There should be no quarrel about the order itself. I do not agree with MacArthur that we can endanger military security. But let us give him the benefit of the doubt.

What I cannot understand is why we were deprived of our liberty without due trial or investigation — without giving us an opportunity to be heard. The charge against us must have been that we gave aid, comfort and sustenance to the Japanese. Why did MacArthur convict us of this charge based on the evidence before him — evidence submitted ex-parte? We do not know what it consists of. Why were we not given an opportunity to examine such evidence and to give our side of the case? If we were found guilty after a trial, we would at least have had the satisfaction of having been submitted to due trial or investigation.

Why did MacArthur do such a thing? Many versions have been given as to the motive of MacArthur. One said that he is not as Pro-Filipino as he is alleged to be. Another said that it was personal ambition, He has his eye on the presidency of the United States and he thinks this will help him. Another said that it is just sheer stupidity on the part of MacArthur. Yulo even thinks that MacArthur is anti-Filipino and he does not care what happens to us. Personally, I believe that MacArthur is ill-advised.

I am afraid I will have to modify the opinion I expressed earlier when I wrote on MacArthur.

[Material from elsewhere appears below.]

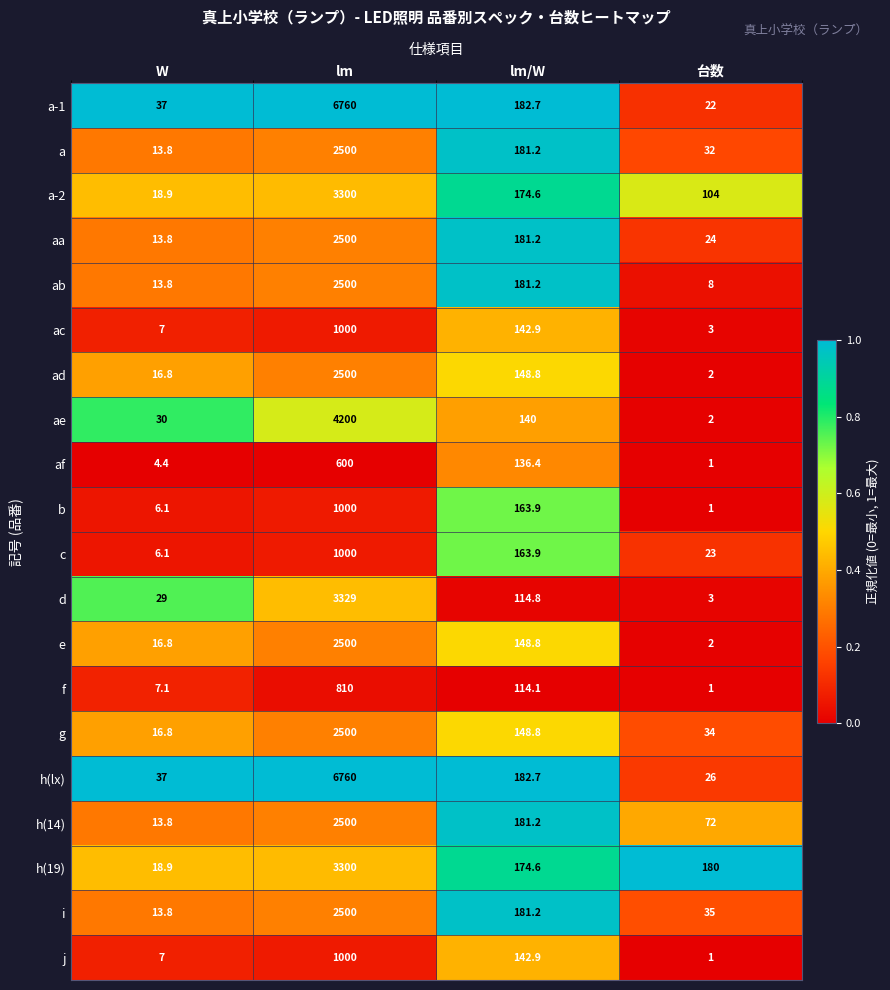

What is the difference between the maximum and second lowest values in the c series?

977.0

In this connection, many of us believe that the Philippines should not have been invaded at all. The Americans should have gone direct to Japan. With the superfortresses, the absolute predominance in the air, the absolute control of the sea, and the atomic bomb, there was not the least doubt that the mainland of Japan could have been invaded and Japan conquered in a very short time. But MacArthur had stated that he would return to the Philippines and he wanted to make his promise good. He suffered humiliation when he fled from Corregidor and he wanted to recover his prestige by returning to the Filipinos. He wanted to satisfy his personal pride because of his political ambition. This decision on the part of MacArthur has been very costly to us. We lost hundreds of millions in material wealth. But this is nothing compared with the appalling loss of life. I estimate that about half a million Filipinos died because of the American invasion. History will have something to say about this.